商品コードごとに「何回注文されたか」を数える

public class OrderLine
{
    public string ItemCode { get; set; } = "";
    public int Quantity { get; set; }
}

var lines = new[]
{
    new OrderLine { ItemCode = "A", Quantity = 1 },
    new OrderLine { ItemCode = "B", Quantity = 2 },
    new OrderLine { ItemCode = "A", Quantity = 3 },
    new OrderLine { ItemCode = "C", Quantity = 1 },
    new OrderLine { ItemCode = "B", Quantity = 1 },
};
C#

「何回注文に登場したか(行数ベース)」を数えるなら、単純に Count() です。

var itemCounts = lines
    .GroupBy(x => x.ItemCode)
    .Select(g => new
    {
        ItemCode = g.Key,
        Count = g.Count()
    });
C#

「合計数量」を知りたいなら、Count() ではなく Sum(x => x.Quantity) を使います。

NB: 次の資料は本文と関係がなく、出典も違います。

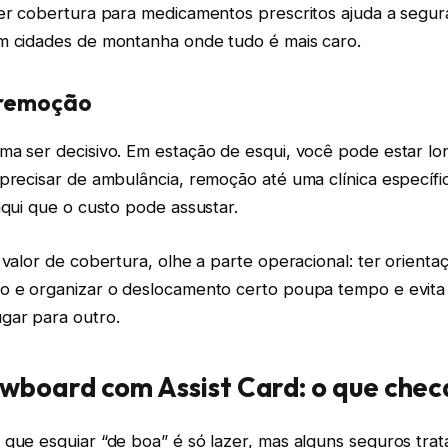
Ter cobertura para medicamentos prescritos ajuda a segur
m cidades de montanha onde tudo é mais caro.
 remoção
ma ser decisivo. Em estação de esqui, você pode estar l
precisar de ambulância, remoção até uma clínica específi
aqui que o custo pode assustar.
 valor de cobertura, olhe a parte operacional: ter orienta
o e organizar o deslocamento certo poupa tempo e evita
gar para outro.
owboard com Assist Card: o que chec
 que esquiar “de boa” é só lazer, mas alguns seguros tra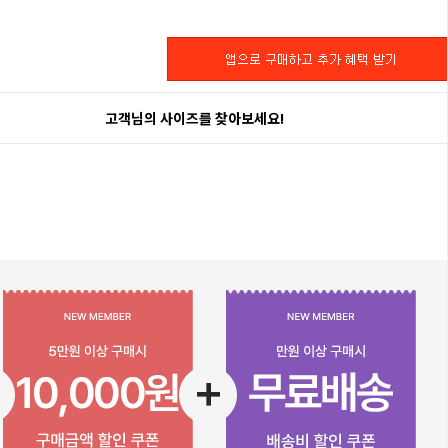
고객님의 사이즈를 찾아보세요!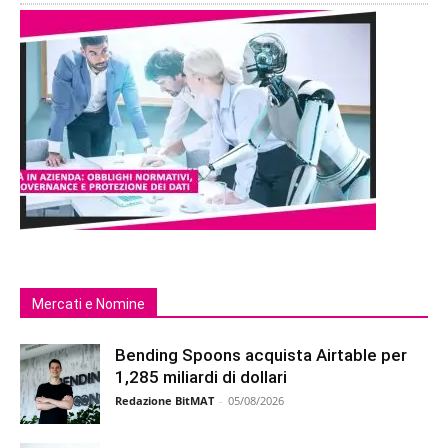
Mercati e Nomine
Bending Spoons acquista Airtable per
1,285 miliardi di dollari
Redazione BitMAT
-
05/08/2026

var itemQuantities = lines
    .GroupBy(x => x.ItemCode)
    .Select(g => new
    {
        ItemCode = g.Key,
        TotalQuantity = g.Sum(x => x.Quantity)
    });
C#

ここでの重要ポイントは、「GroupBy のあとに何を集計するかは自由」ということです。
Count() は「行数」、Sum は「数量」、MaxMin も同じパターンで書けます。


重複カウントをユーティリティ化する

「CountBy」的な拡張メソッドを作る

毎回 GroupBy(...).Select(...) と書くのが長いと感じたら、
「重複カウント専用」の拡張メソッドを 1 本用意しておくと便利です。

using System.Collections.Generic;
using System.Linq;

public static class CountByExtensions
{
    public static IEnumerable<(TKey Key, int Count)> CountBy<TSource, TKey>(
        this IEnumerable<TSource> source,
        System.Func<TSource, TKey> keySelector)
    {
        return source
            .GroupBy(keySelector)
            .Select(g => (Key: g.Key, Count: g.Count()));
    }
}
C#

使い方はこうです。

var counts = names.CountBy(x => x);

foreach (var x in counts)
{
    Console.WriteLine($"{x.Key}: {x.Count}");
}
C#

ユーザーのメールアドレスならこうです。

var emailCounts = users.CountBy(u => u.Email);
C#

ここでの重要ポイントは、「CountBy のような名前にすることで、“ここで重複カウントしている”ことが一目で分かる」ということです。
GroupBy + Count のパターンを、チーム共通のユーティリティとしてしまうイメージです。


まとめ:「重複カウントユーティリティ」は“偏りや異常を一瞬であぶり出す道具”

重複カウントの本質は、

同じ値がどれだけ出ているかを数えることで、
データの偏りや異常、重複登録などを一瞬で見抜く

ことです。

押さえておきたいポイントを整理すると、

基本形は GroupBy(key).Select(g => new { Key = g.Key, Count = g.Count() })
「重複だけ」は Count > 1 で絞る
オブジェクトの特定プロパティで重複カウントするには、GroupBy(u => u.Email) のようにキーを変える
グループの中身をそのまま列挙すれば、「重複しているレコードそのもの」も取れる
CountBy のような拡張メソッドにしておくと、業務コードがかなり読みやすくなる

ここまで腹落ちしていれば、
「なんとなく for で辞書を回して数える」段階から卒業して、
“LINQ でサッと重複カウントして、データの状態を一瞬で把握する”ことができるようになります。